Exercise details -> Copy the entries from the line containing "genus: Solanum" up to and including the line containing "genus: Tripleurospermum", and replace "common name" with "vernacular name" throughout those lines, leaving everything else unchanged.

Data for the task ->
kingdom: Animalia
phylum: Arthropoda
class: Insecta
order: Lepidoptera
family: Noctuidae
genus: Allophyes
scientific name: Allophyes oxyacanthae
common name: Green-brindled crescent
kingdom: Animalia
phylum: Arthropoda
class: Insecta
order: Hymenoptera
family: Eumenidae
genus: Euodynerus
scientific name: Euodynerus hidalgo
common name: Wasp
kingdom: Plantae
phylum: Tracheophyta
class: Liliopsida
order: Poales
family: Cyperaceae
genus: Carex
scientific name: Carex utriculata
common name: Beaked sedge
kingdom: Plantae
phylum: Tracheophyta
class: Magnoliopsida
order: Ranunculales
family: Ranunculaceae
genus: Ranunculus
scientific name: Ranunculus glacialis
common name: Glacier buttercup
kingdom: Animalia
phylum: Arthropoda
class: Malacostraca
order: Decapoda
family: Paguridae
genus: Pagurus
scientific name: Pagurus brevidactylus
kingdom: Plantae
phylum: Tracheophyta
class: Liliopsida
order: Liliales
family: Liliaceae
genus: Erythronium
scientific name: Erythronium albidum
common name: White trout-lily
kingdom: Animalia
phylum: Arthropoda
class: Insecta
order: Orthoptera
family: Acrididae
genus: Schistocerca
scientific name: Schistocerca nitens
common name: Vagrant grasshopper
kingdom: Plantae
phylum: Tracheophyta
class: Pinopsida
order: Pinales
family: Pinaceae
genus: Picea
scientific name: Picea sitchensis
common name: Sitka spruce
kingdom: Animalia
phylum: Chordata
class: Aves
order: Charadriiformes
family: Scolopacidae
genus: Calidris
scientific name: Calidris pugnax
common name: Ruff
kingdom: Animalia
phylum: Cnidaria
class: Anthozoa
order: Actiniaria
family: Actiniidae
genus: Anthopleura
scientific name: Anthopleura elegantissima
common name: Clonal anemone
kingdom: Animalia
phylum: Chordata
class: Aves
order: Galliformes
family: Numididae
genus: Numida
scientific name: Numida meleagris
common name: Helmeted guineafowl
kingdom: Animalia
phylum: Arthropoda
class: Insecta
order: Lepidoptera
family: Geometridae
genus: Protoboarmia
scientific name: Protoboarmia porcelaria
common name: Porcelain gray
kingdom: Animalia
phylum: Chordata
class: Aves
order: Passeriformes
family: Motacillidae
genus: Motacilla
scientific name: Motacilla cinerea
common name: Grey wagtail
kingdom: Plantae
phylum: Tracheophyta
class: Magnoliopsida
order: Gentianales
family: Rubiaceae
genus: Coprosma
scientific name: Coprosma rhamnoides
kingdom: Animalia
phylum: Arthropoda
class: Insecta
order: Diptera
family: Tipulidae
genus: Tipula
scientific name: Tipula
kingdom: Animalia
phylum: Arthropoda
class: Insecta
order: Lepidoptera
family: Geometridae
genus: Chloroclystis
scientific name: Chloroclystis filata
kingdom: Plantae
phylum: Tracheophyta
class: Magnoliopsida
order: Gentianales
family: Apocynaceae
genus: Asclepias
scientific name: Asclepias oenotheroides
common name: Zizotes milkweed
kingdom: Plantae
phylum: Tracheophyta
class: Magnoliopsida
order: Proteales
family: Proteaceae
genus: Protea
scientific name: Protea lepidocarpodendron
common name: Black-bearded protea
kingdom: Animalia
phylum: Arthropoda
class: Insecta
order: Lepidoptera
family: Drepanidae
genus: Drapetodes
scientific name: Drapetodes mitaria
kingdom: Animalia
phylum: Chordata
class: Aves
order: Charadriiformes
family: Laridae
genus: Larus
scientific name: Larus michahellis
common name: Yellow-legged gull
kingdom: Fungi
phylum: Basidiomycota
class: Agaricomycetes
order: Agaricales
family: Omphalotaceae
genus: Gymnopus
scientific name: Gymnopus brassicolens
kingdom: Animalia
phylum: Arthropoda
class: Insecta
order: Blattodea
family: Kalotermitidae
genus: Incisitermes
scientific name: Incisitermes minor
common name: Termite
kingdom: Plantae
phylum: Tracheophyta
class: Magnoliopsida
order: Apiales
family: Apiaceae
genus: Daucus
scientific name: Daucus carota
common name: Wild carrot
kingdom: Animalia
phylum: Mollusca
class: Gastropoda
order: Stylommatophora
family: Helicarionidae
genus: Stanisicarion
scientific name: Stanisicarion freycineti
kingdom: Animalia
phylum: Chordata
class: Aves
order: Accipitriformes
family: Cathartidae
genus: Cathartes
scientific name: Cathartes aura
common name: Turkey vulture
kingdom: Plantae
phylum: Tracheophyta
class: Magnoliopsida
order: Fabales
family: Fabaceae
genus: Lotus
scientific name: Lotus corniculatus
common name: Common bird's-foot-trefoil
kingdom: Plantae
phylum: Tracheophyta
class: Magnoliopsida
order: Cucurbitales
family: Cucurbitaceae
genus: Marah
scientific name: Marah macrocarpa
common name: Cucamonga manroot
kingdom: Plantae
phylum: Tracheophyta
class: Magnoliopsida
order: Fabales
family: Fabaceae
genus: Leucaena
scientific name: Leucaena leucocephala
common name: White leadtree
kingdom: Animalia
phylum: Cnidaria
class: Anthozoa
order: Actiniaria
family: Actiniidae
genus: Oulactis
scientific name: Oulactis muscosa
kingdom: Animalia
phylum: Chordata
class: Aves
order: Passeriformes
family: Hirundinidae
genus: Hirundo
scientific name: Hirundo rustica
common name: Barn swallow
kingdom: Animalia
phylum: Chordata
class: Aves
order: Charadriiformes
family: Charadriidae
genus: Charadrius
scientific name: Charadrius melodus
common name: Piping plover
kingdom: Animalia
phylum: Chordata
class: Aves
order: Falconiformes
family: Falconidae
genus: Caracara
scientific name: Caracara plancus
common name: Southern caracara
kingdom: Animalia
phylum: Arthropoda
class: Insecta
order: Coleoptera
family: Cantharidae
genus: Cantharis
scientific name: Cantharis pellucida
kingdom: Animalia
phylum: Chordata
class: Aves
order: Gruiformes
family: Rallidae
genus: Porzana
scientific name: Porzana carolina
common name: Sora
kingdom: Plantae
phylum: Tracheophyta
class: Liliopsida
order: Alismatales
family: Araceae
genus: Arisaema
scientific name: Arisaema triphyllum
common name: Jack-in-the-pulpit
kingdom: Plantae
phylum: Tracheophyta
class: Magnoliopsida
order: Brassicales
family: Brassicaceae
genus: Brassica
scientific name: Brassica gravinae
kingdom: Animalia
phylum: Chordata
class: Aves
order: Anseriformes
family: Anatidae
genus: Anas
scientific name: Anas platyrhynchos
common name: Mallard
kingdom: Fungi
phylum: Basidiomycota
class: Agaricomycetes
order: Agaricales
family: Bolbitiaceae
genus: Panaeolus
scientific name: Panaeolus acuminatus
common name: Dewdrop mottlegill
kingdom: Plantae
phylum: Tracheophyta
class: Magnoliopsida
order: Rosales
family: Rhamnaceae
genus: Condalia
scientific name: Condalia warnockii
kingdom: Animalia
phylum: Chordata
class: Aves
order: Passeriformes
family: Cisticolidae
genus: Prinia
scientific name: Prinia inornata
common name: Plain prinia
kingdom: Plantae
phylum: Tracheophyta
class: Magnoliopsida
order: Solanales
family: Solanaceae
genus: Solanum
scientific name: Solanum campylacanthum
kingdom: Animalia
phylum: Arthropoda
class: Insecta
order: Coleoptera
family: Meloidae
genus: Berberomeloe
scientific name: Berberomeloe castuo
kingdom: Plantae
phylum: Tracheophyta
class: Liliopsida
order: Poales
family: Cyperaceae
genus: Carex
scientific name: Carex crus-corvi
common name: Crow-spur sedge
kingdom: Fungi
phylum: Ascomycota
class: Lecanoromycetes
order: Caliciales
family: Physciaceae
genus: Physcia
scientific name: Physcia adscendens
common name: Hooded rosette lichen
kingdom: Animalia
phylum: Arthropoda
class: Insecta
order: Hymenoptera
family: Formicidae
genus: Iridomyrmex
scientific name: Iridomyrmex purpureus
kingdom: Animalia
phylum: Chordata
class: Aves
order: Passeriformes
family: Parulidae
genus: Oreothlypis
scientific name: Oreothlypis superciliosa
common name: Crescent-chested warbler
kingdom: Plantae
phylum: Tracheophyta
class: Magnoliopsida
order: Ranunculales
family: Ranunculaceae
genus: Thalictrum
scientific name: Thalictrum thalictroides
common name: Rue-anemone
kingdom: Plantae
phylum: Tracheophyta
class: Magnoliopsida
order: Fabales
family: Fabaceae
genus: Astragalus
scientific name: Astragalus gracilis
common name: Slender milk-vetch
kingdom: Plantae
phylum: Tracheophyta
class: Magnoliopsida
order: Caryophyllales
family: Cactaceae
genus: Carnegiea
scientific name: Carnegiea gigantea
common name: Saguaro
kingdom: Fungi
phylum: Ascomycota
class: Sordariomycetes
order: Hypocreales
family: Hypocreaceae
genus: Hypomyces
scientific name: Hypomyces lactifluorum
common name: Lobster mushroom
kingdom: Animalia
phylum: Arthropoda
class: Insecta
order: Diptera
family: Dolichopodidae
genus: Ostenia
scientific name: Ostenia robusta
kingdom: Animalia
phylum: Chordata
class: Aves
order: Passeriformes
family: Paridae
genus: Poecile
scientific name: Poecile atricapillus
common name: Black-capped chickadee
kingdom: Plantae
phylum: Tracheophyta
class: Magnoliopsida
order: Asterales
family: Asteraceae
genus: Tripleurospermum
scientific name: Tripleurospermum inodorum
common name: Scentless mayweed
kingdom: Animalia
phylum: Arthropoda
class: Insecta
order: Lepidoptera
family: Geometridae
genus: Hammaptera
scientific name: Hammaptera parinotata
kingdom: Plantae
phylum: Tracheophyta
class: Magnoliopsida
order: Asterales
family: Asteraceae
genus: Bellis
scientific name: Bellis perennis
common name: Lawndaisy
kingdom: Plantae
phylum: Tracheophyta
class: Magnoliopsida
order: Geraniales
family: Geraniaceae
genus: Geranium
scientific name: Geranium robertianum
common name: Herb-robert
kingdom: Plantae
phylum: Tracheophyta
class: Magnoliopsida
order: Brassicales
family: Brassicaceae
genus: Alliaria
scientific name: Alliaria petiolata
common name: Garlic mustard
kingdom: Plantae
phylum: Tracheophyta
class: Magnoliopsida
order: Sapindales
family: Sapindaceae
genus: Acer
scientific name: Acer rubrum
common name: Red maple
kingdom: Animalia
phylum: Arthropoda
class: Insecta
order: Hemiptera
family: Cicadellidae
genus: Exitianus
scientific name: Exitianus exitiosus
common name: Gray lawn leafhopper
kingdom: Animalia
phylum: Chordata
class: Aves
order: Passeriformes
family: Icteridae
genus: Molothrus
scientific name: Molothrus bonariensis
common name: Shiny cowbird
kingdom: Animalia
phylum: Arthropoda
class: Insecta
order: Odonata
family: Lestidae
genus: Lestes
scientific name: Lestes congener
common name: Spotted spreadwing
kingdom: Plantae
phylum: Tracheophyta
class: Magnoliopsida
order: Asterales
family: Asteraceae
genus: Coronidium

Finished answer ->
genus: Solanum
scientific name: Solanum campylacanthum
kingdom: Animalia
phylum: Arthropoda
class: Insecta
order: Coleoptera
family: Meloidae
genus: Berberomeloe
scientific name: Berberomeloe castuo
kingdom: Plantae
phylum: Tracheophyta
class: Liliopsida
order: Poales
family: Cyperaceae
genus: Carex
scientific name: Carex crus-corvi
vernacular name: Crow-spur sedge
kingdom: Fungi
phylum: Ascomycota
class: Lecanoromycetes
order: Caliciales
family: Physciaceae
genus: Physcia
scientific name: Physcia adscendens
vernacular name: Hooded rosette lichen
kingdom: Animalia
phylum: Arthropoda
class: Insecta
order: Hymenoptera
family: Formicidae
genus: Iridomyrmex
scientific name: Iridomyrmex purpureus
kingdom: Animalia
phylum: Chordata
class: Aves
order: Passeriformes
family: Parulidae
genus: Oreothlypis
scientific name: Oreothlypis superciliosa
vernacular name: Crescent-chested warbler
kingdom: Plantae
phylum: Tracheophyta
class: Magnoliopsida
order: Ranunculales
family: Ranunculaceae
genus: Thalictrum
scientific name: Thalictrum thalictroides
vernacular name: Rue-anemone
kingdom: Plantae
phylum: Tracheophyta
class: Magnoliopsida
order: Fabales
family: Fabaceae
genus: Astragalus
scientific name: Astragalus gracilis
vernacular name: Slender milk-vetch
kingdom: Plantae
phylum: Tracheophyta
class: Magnoliopsida
order: Caryophyllales
family: Cactaceae
genus: Carnegiea
scientific name: Carnegiea gigantea
vernacular name: Saguaro
kingdom: Fungi
phylum: Ascomycota
class: Sordariomycetes
order: Hypocreales
family: Hypocreaceae
genus: Hypomyces
scientific name: Hypomyces lactifluorum
vernacular name: Lobster mushroom
kingdom: Animalia
phylum: Arthropoda
class: Insecta
order: Diptera
family: Dolichopodidae
genus: Ostenia
scientific name: Ostenia robusta
kingdom: Animalia
phylum: Chordata
class: Aves
order: Passeriformes
family: Paridae
genus: Poecile
scientific name: Poecile atricapillus
vernacular name: Black-capped chickadee
kingdom: Plantae
phylum: Tracheophyta
class: Magnoliopsida
order: Asterales
family: Asteraceae
genus: Tripleurospermum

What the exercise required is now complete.